[[ SOURCE PASSAGE open ]]

Cullen feeling heat after bolting caucus
JANESVILLE Sen. Tim Cullen of Janesville was bashed from the left and the right after he announced Tuesday that he is leaving the state Senate Democratic Caucus.
Cullen is considering whether to continue to be a Democrat or become an independent.
A right-wing radio talk-show host in Milwaukee, Charlie Sykes, attacked Cullen on Wednesday. Meanwhile, the advocacy group One Wisconsin Now, attacked from the left.
Cullen said Wednesday the attacks from both sides are a sign that he's doing something right.
As for his constituents in the 15th Senate District, Cullen said they won't be disadvantaged by his bolting from the caucus.
"I don't think it'll hurt at all. It's yet to be known how much it helps. I still have lots of colleagues who have confidence in me in both parties," Cullen said.
Cullen took the drastic step of leaving the caucus after the Senate majority leader, Mark Miller, offered what Cullen considered only a meaningless committee chairmanship.
Miller awarded every other Democratic senator a committee leadership position. Cullen said that insulted him and his constituents.
The Democrats gained control of the Senate as the result of victories in the recent Senate recall elections.
Cullen said he gave Miller numerous chances to rectify the situation before going public Tuesday, but Miller would not budge, and no caucus member came to his defense.
Cullen said he is hearing now from Democratic senators, who are saying, "Oh my gosh, this is awful."
"My answer is, 'Where were you the last seven days?'" Cullen said.
At least one senator hopes Cullen will rejoin the caucus.
Sen. Jon Erpenbach, D-Middleton, said he hopes Miller and Cullen will work things out.
"Hopefully, Sen. Miller will do that, and Tim will be able to do that," Erpenbach said. "If you're the leader of a caucus, Tim Cullen's the kind of guy you want on your team.
"This move doesn't change what he stands for, what he believes in, how he's going to vote, anything like that," Erpenbach added. "He's a very talented guy. He's very smart, and our caucus needs him."

[[ SOURCE PASSAGE closed ]]

WHAT IS NEEDED:
Write the next part of the news story about Sen. Tim Cullen leaving the Senate Democratic Caucus, picking up after Erpenbach's remark that "our caucus needs him."

[[ EXTRACTED DATA open ]]

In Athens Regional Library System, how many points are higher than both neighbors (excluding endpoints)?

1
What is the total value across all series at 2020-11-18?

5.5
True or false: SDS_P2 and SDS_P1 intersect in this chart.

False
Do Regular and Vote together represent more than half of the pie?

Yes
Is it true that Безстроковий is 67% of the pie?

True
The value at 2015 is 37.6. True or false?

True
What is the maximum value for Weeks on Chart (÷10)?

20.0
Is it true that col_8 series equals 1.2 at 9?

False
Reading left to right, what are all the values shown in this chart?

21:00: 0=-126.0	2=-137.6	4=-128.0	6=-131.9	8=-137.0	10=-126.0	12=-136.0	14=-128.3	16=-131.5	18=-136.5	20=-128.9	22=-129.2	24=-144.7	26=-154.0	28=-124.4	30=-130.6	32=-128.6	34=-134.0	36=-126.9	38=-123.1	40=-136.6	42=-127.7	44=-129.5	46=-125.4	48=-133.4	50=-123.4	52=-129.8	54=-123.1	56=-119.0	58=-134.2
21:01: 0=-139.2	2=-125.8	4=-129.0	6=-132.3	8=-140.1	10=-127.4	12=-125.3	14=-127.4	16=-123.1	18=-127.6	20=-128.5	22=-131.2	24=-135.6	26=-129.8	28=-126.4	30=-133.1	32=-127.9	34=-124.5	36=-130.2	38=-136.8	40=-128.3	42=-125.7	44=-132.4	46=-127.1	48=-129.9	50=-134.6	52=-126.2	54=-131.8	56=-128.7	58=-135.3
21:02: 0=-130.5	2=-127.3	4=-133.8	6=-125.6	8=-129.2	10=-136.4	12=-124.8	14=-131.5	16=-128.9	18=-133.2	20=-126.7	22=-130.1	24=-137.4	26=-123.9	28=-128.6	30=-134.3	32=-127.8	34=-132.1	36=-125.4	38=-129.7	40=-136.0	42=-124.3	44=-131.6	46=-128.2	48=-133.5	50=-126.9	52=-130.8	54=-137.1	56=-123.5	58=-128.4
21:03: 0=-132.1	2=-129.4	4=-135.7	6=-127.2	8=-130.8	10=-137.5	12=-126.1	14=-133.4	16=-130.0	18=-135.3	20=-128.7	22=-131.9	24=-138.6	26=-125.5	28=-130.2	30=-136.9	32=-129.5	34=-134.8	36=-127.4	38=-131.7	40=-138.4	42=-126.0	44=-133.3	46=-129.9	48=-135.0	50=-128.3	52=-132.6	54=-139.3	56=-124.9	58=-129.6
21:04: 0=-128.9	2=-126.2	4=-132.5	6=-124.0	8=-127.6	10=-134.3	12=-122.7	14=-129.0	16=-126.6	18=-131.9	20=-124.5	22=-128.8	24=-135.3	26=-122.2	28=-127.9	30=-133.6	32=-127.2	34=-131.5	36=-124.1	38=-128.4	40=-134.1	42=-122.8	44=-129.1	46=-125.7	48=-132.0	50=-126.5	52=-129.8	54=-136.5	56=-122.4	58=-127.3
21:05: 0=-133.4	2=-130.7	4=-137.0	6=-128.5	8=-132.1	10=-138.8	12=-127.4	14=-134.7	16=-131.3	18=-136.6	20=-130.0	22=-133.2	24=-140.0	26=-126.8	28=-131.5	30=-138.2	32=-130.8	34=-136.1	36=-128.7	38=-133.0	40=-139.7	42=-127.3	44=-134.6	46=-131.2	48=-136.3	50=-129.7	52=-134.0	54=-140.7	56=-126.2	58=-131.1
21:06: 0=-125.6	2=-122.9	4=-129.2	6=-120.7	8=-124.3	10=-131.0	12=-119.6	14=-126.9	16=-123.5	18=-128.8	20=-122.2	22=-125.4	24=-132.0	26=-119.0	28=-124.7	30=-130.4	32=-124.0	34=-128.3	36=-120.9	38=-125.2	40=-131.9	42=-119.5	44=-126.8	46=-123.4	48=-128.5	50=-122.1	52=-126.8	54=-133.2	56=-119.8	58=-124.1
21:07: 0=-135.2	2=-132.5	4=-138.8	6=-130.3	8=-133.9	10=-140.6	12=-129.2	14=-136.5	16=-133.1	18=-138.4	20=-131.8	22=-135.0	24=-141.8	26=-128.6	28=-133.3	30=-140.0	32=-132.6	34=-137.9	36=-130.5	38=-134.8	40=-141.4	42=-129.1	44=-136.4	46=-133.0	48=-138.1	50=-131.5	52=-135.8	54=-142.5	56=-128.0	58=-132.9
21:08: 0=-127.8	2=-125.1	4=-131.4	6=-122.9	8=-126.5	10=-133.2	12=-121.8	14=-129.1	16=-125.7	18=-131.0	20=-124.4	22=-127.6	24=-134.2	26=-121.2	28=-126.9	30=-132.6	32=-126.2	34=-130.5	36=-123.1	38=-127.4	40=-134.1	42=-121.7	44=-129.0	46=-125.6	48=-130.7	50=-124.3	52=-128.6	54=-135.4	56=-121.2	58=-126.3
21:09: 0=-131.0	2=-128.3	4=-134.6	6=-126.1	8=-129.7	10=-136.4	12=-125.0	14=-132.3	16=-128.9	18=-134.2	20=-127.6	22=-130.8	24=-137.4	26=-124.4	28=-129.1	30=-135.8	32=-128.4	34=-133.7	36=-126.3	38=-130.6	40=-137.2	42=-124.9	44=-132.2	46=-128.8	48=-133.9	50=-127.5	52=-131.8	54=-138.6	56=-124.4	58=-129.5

[[ EXTRACTED DATA closed ]]

ANSWER FOR THE TASK:
Erpenbach's name came up in a statement issued Tuesday by One Wisconsin Now, a progressive advocacy group. The organization's executive director, Scot Ross, accused Cullen of trying to take away Erpenbach's chairmanship of the health committee and lashed out at Cullen, saying in part:
"One wonders on what planet Tim Cullen resides, where he thought the unprecedented uprising against (Gov.) Scott Walker's attacks on Wisconsin was done to put a millionaire, 20-year insurance company executive and opponent of ObamaCare in charge of the committee overseeing health care reform in the state Senate."
Erpenbach on Wednesday said the accusation is not true and that he called Ross to tell him so.
Cullen said the One Wisconsin Now statement was full of falsehoods. Cullen said he has not opposed ObamaCare and believes the president has gone farther toward the worthy goal of health coverage for all than anyone since President Teddy Roosevelt.
"I look at that stuff and say, 'These are people who are paid to throw flames.' It's not anybody that I relate to," Cullen said.
Cullen said he will take up to several weeks to decide his political direction. He is consulting with friends, relatives and will be at the Rock County 4-H Fair late Thursday and Friday afternoons to hear from constituents.
Cullen said he has always stood on the walkway in front of the Democratic tent at the fair, and he intends to continue that practice. He's still a Democrat, he said.
He said he will decide well before the Nov. 6 elections whether to change that status.
Cullen is not up for re-election until 2014.